Durangoan, U.S. place 2nd at BMW Motorrad International

Tom Thompson set out to test his off-road riding skills as part of the U.S. team for the BMW Motorrad International GS Trophy challenge in Mongolia. He was tested and rewarded, as the Durangoan and the American team came home with a second-place finish.

Thompson, 56, teamed with David Vaughan of Florida and Matt Kelley of Ohio for the race that spanned about 1,500 miles over eight days of riding through different courses and terrain outside the Mongolian capital of Ulaanbaatar.

“We covered a lot of ground,” Thompson said. “Part of it reminded me of South Park and Arizona. It was kind of weird. There were big grassy hills and huge valleys that took a good hour to ride through. Then you get to a little ridge and drop into another huge valley. Just valley after valley after valley. It was really cool.

“The thing that stood out to me the most was the roads. You can ride anywhere you want in Mongolia. There are paved highways, and there would be like six two-track roads to the side of it. Each one was older and older. They’ve probably been using these same routes for hundreds of years and each time one got too eroded they would just move over and make another one.”

The American team finished with 286 points for their first podium finish since the contest began in 2008. South Africa was crowned champions for the second year in a row with 338 points. France was third, two points behind the U.S.

Teams averaged about 200 miles of riding each day, with different courses set up during the long hauls that challenged their riding.

At the designated courses, riders were timed for how quickly they completed the course and were penalized for touching a foot on the ground. Because of the penalties, riders focused on getting through the course cleanly instead of quickly.

Challenges that also counted toward the team score included timed competitions that tested bike maintenance and repairs, setting up camp, navigation and traditional Mongolian archery.

Eighteen teams form every continent but Antarctica competed, which gave Thompson and the Americans a look into motorcycling on a multicultural level. Thompson said riders communicated with one another in English, since one person on each team served as a translator.

But in rural Mongolia outside of Ulaanbaatar, interactions with the locals didn’t come with a translator.

“We’d stop at a little village and a gas station, and there would be 100 bikes filling up, and all the little kids would come around and want to sit on the bikes,” Thompson said. “Some (locals) would come up on little one-cylinder bikes they use for herding.
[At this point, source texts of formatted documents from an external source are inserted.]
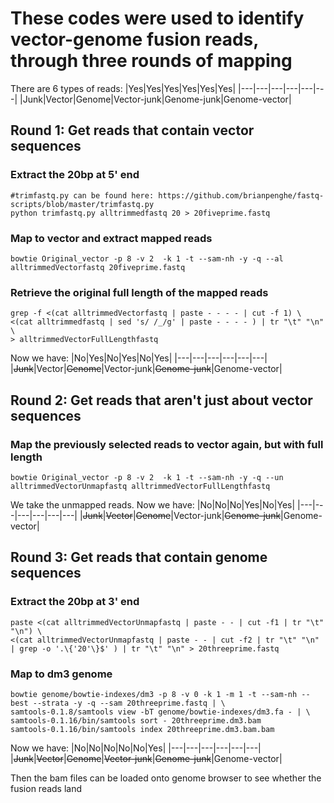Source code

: # These codes were used to identify vector-genome fusion reads, through three rounds of mapping
There are 6 types of reads: 
|Yes|Yes|Yes|Yes|Yes|Yes|
|---|---|---|---|---|---|
|Junk|Vector|Genome|Vector-junk|Genome-junk|Genome-vector|

## Round 1: Get reads that contain vector sequences
### Extract the 20bp at 5' end
```
#trimfastq.py can be found here: https://github.com/brianpenghe/fastq-scripts/blob/master/trimfastq.py
python trimfastq.py alltrimmedfastq 20 > 20fiveprime.fastq
```
### Map to vector and extract mapped reads
```
bowtie Original_vector -p 8 -v 2  -k 1 -t --sam-nh -y -q --al alltrimmedVectorfastq 20fiveprime.fastq
```
### Retrieve the original full length of the mapped reads
```
grep -f <(cat alltrimmedVectorfastq | paste - - - - | cut -f 1) \
<(cat alltrimmedfastq | sed 's/ /_/g' | paste - - - - ) | tr "\t" "\n" \
> alltrimmedVectorFullLengthfastq
```
Now we have:
|No|Yes|No|Yes|No|Yes|
|---|---|---|---|---|---|
|~~Junk~~|Vector|~~Genome~~|Vector-junk|~~Genome-junk~~|Genome-vector|

## Round 2: Get reads that aren't just about vector sequences
### Map the previously selected reads to vector again, but with full length
```
bowtie Original_vector -p 8 -v 2  -k 1 -t --sam-nh -y -q --un alltrimmedVectorUnmapfastq alltrimmedVectorFullLengthfastq
```
We take the unmapped reads.
Now we have:
|No|No|No|Yes|No|Yes|
|---|---|---|---|---|---|
|~~Junk~~|~~Vector~~|~~Genome~~|Vector-junk|~~Genome-junk~~|Genome-vector|

## Round 3: Get reads that contain genome sequences
### Extract the 20bp at 3' end
```
paste <(cat alltrimmedVectorUnmapfastq | paste - - | cut -f1 | tr "\t" "\n") \
<(cat alltrimmedVectorUnmapfastq | paste - - | cut -f2 | tr "\t" "\n" | grep -o '.\{'20'\}$' ) | tr "\t" "\n" > 20threeprime.fastq
 ```
### Map to dm3 genome
```
bowtie genome/bowtie-indexes/dm3 -p 8 -v 0 -k 1 -m 1 -t --sam-nh --best --strata -y -q --sam 20threeprime.fastq | \
samtools-0.1.8/samtools view -bT genome/bowtie-indexes/dm3.fa - | \
samtools-0.1.16/bin/samtools sort - 20threeprime.dm3.bam
samtools-0.1.16/bin/samtools index 20threeprime.dm3.bam.bam
```
Now we have:
|No|No|No|No|No|Yes|
|---|---|---|---|---|---|
|~~Junk~~|~~Vector~~|~~Genome~~|~~Vector-junk~~|~~Genome-junk~~|Genome-vector|

Then the bam files can be loaded onto genome browser to see whether the fusion reads land 

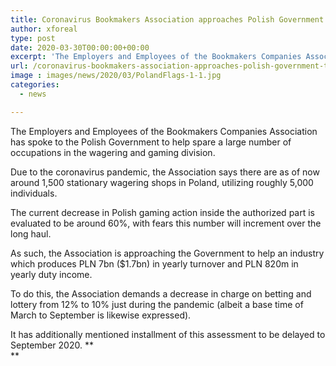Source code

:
 ```yaml
---
title: Coronavirus Bookmakers Association approaches Polish Government to decrease taxes
author: xforeal 
type: post
date: 2020-03-30T00:00:00+00:00
excerpt: 'The Employers and Employees of the Bookmakers Companies Association has engaged the Polish Government to help spare a great many occupations in the wagering and gaming sector '
url: /coronavirus-bookmakers-association-approaches-polish-government-to-decrease-taxes/
image : images/news/2020/03/PolandFlags-1-1.jpg
categories:
  - news

---
```

The Employers and Employees of the Bookmakers Companies Association has spoke to the Polish Government to help spare a large number of occupations in the wagering and gaming division. 

Due to the coronavirus pandemic, the Association says there are as of now around 1,500 stationary wagering shops in Poland, utilizing roughly 5,000 individuals. 

The current decrease in Polish gaming action inside the authorized part is evaluated to be around 60&percnt;, with fears this number will increment over the long haul. 

As such, the Association is approaching the Government to help an industry which produces PLN 7bn ($1.7bn) in yearly turnover and PLN 820m in yearly duty income. 

To do this, the Association demands a decrease in charge on betting and lottery from 12&percnt; to 10&percnt; just during the pandemic (albeit a base time of March to September is likewise expressed). 

It has additionally mentioned installment of this assessment to be delayed to September 2020. **  
**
They would walk up to our bikes and point to our two-cylinder bikes; I don’t know that they’ve ever seen bikes like ours.

“It was interesting trying to talk to them. You couldn’t really talk to them, but point at different things on the bike, then go over to their bike and point at it to get the point across.”
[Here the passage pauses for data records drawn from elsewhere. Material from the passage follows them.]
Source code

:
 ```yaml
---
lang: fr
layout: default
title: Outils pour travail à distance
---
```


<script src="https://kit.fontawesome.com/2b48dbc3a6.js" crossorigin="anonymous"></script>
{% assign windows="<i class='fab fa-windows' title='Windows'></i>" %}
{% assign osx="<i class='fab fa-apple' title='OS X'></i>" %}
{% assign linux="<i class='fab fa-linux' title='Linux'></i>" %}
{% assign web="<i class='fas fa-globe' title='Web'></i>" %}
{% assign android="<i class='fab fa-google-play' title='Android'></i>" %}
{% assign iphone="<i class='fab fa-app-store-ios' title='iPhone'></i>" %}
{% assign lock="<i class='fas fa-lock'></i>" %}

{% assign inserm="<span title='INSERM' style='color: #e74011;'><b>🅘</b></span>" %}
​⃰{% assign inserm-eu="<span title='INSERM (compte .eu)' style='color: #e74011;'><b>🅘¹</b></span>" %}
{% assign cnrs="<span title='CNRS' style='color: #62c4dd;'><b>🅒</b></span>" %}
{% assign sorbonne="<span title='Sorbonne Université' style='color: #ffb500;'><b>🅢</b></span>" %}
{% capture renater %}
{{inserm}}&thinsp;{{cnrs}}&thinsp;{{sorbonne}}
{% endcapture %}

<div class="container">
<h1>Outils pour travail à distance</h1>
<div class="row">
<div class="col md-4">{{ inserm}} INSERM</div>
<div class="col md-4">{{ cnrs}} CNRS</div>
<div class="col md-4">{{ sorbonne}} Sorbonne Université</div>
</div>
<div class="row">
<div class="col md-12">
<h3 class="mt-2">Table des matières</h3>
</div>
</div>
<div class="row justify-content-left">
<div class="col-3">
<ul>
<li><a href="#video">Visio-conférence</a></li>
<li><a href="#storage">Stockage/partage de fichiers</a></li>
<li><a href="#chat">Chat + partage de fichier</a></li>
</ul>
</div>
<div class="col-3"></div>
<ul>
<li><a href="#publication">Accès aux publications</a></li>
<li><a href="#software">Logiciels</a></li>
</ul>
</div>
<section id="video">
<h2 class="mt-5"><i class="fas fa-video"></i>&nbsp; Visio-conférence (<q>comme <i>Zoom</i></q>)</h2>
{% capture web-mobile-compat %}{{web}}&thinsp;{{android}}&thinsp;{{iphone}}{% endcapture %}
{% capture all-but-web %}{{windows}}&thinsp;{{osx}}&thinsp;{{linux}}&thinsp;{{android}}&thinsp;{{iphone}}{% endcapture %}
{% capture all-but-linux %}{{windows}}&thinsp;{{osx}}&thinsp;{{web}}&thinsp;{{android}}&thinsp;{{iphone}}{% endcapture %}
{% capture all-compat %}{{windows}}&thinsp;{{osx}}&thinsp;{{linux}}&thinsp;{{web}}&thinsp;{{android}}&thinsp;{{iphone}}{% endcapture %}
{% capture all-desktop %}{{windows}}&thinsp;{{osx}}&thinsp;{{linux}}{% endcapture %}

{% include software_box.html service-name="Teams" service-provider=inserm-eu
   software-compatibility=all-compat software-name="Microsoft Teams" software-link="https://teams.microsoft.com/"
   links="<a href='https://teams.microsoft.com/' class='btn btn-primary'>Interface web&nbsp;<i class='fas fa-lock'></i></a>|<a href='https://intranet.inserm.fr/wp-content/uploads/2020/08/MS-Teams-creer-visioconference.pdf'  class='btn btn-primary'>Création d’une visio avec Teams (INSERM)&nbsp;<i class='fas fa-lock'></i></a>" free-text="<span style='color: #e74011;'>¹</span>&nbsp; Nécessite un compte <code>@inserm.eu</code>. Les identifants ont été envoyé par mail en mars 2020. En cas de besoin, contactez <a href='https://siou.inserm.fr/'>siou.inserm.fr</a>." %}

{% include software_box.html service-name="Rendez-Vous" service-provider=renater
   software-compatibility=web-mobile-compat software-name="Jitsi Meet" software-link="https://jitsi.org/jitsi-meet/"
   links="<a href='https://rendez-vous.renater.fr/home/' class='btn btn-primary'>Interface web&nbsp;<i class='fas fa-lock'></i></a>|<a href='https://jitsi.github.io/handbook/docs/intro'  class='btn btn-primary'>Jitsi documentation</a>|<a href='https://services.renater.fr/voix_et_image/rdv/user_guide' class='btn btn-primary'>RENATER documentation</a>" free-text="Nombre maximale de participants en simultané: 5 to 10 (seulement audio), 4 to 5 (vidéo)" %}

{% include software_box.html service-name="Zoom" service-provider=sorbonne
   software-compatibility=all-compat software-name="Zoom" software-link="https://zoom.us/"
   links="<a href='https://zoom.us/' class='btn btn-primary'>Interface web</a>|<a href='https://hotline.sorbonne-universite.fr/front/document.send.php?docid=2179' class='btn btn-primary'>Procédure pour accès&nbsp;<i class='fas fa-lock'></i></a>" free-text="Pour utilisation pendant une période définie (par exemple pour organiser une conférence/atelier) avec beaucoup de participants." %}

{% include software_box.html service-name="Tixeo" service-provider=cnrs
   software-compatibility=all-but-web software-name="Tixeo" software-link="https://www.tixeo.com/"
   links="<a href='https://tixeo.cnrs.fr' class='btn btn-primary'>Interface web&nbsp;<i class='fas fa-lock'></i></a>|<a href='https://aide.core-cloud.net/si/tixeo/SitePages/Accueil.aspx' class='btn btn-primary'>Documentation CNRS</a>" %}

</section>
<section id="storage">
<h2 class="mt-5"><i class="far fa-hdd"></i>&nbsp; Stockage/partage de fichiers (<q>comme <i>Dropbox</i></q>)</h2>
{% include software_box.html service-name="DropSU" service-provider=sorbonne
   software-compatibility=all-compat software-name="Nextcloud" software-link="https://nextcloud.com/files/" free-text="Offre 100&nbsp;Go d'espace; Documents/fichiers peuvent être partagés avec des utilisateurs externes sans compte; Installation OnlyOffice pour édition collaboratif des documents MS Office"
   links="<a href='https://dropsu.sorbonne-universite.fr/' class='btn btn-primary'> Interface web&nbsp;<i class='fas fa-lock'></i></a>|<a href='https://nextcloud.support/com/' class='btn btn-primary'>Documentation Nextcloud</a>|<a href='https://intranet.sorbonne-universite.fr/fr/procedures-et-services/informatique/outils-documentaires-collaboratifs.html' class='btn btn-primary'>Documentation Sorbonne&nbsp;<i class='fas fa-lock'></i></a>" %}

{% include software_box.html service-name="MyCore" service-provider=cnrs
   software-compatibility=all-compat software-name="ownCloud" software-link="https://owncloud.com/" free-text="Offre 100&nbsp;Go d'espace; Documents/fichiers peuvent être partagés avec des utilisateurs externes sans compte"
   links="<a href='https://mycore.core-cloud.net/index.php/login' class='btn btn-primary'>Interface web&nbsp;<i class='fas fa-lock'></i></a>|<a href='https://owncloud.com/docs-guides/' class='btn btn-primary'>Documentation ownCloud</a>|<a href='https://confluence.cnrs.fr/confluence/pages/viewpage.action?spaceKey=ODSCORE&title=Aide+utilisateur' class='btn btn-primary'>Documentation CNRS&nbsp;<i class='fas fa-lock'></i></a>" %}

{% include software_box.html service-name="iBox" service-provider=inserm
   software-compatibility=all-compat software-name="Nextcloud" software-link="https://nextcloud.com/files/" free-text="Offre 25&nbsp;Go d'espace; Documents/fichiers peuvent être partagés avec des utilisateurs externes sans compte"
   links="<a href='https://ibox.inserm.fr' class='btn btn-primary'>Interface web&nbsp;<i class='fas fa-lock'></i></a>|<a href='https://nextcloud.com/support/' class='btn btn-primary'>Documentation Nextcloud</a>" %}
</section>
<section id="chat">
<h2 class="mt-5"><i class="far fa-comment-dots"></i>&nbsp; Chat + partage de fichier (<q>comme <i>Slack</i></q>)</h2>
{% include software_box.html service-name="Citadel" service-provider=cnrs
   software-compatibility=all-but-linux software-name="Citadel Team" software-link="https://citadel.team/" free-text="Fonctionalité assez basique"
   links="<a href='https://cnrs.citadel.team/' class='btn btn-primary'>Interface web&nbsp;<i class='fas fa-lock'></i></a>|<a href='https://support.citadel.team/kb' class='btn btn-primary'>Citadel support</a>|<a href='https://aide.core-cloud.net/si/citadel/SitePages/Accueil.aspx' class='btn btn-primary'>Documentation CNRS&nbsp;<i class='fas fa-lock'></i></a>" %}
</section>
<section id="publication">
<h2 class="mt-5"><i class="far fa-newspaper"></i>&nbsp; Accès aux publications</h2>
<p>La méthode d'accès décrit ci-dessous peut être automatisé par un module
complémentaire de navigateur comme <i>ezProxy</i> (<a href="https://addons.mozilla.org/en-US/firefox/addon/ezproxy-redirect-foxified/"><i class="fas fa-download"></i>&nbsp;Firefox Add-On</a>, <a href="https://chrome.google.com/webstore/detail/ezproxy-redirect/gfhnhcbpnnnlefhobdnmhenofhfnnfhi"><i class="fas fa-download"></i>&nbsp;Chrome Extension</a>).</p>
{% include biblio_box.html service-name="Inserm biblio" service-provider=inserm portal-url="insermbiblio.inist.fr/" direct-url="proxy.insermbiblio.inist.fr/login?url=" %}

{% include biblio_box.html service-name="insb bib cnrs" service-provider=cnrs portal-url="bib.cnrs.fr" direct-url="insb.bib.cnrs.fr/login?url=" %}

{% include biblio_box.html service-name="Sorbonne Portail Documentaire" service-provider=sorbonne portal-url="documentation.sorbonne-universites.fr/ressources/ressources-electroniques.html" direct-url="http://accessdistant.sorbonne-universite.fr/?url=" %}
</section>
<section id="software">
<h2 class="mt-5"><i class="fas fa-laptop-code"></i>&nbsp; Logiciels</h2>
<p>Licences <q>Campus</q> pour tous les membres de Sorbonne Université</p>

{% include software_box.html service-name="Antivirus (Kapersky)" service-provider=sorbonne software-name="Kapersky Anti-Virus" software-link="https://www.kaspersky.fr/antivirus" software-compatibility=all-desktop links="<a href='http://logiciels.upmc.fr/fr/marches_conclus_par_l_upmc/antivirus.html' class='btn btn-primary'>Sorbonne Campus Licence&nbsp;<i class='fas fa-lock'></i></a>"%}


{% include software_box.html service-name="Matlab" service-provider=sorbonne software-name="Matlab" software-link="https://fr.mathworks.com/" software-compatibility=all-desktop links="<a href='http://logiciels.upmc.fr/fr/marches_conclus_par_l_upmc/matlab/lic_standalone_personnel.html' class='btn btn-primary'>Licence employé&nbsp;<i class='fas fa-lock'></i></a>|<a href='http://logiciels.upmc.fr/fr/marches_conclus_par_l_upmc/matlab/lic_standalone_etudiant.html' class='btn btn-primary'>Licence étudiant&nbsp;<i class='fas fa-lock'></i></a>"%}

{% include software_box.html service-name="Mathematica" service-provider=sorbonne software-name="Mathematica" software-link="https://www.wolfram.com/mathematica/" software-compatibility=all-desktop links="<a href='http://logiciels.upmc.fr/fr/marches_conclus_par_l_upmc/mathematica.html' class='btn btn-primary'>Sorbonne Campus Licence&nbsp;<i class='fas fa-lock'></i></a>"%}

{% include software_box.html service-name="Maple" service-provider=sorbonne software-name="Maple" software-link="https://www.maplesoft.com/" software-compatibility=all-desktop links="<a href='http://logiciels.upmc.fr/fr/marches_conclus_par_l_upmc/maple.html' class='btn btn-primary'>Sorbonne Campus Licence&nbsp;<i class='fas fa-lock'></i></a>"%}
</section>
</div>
Mongolia is one of the least densely populated nations in the world at about 4.5 people per square mile, and some of the population is nomadic. Thompson said he and other riders often saw yurts – called “gers” in Mongolia – loaded onto the back of a truck and moved to a new location as people herded goats, sheep, camels or horses.

“We would go into little villages, and it was kind of funny that out in the open you’d see a yurt and there were never any fences; you’d ride for four hours and never see a fence. And when you’d get into a village, everybody had a 6-foot wooden fence around their house,” Thompson said. “In the villages, everybody was territorial, but out in the open they weren’t at all.”

Thompson won’t soon forget the people or experience. It’s an experience he’d surely like to have again, but the event does not allow for riders to compete multiple times.

The only way Thompson could return for the event would be as a marshal, which requires being a certified BMW riding instructor and a sponsorship by a local BMW dealership. The only way to become certified is through a course in Germany, which cost about $4,000.

“That’s something that’s in the back of my head,” he said. “It was the ride of a lifetime for sure.”